19. The non-transitory computer-readable storage medium of claim 18, wherein the determining whether the audio signal acquired by the MIC array in the present frame is a noise signal according to the present frame SRP multidimensional vector and the noise SRP multidimensional vector comprises:

determining a correlation coefficient between the present frame SRP multidimensional vector and the noise SRP multidimensional vector;

determining, according to the correlation coefficient, a probability that the audio signal acquired by the MIC array in the present frame is a noise signal; and

determining whether the audio signal acquired by the MIC array in the present frame is a noise signal according to the probability.
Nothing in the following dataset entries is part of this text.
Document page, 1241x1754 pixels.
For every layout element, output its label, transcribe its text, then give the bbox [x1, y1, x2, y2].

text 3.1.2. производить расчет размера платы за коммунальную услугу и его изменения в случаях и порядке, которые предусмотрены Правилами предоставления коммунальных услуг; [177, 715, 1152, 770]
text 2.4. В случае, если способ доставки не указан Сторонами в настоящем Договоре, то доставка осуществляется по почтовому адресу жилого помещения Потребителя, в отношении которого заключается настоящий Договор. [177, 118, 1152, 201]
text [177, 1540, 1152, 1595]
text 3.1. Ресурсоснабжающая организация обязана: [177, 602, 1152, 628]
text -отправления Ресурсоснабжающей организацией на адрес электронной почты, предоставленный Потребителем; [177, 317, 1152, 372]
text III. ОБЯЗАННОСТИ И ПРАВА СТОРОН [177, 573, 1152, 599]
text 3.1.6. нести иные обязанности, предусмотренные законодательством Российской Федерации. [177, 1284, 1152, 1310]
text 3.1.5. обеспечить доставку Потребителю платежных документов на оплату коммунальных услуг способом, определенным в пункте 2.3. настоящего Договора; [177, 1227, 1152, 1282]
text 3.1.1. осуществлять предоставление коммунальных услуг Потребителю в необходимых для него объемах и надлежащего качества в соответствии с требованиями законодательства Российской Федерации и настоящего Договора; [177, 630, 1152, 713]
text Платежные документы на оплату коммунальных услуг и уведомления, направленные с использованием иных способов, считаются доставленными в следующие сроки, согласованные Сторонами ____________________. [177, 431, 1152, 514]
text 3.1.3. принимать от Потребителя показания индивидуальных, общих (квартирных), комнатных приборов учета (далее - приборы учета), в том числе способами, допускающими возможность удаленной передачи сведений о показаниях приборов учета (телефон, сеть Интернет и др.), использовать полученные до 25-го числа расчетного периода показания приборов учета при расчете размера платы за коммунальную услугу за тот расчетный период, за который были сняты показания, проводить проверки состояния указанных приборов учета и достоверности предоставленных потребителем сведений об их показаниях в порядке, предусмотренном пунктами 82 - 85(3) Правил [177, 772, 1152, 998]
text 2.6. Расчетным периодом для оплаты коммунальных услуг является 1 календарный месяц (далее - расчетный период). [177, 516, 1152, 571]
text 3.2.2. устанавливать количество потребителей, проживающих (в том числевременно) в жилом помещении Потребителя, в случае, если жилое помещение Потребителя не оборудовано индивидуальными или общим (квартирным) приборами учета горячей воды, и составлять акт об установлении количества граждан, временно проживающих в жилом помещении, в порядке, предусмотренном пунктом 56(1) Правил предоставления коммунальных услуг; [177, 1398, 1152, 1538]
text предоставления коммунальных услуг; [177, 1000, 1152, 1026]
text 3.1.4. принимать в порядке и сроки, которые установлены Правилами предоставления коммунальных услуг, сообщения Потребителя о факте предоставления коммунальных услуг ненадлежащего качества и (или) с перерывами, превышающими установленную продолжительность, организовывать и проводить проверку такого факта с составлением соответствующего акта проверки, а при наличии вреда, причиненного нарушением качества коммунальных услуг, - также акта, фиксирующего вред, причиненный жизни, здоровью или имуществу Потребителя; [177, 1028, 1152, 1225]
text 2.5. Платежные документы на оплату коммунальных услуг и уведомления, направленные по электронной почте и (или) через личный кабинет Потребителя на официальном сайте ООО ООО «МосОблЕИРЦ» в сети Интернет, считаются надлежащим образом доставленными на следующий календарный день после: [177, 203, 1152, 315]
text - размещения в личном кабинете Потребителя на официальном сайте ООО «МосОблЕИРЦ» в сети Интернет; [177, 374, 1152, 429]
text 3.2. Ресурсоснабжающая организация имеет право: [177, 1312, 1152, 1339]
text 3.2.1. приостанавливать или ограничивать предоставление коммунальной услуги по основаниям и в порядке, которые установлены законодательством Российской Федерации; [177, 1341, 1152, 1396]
20. The non-transitory computer-readable storage medium of claim 18, wherein the determining the present frame SRP value for the present frame of the audio signal acquired by the MIC array at each preset sampling point comprises:

for each preset sampling point and for every two MICs in the multiple MICs, calculating a delay difference between a delay from the preset sampling point to one of the two MICs and a delay from the preset sampling point to the other MIC of the two MICs according to positions of the multiple MICs and a position of each preset sampling point; and

determining a present frame SRP value corresponding to each preset sampling point according to the delay difference and a frequency-domain signal of the present frame.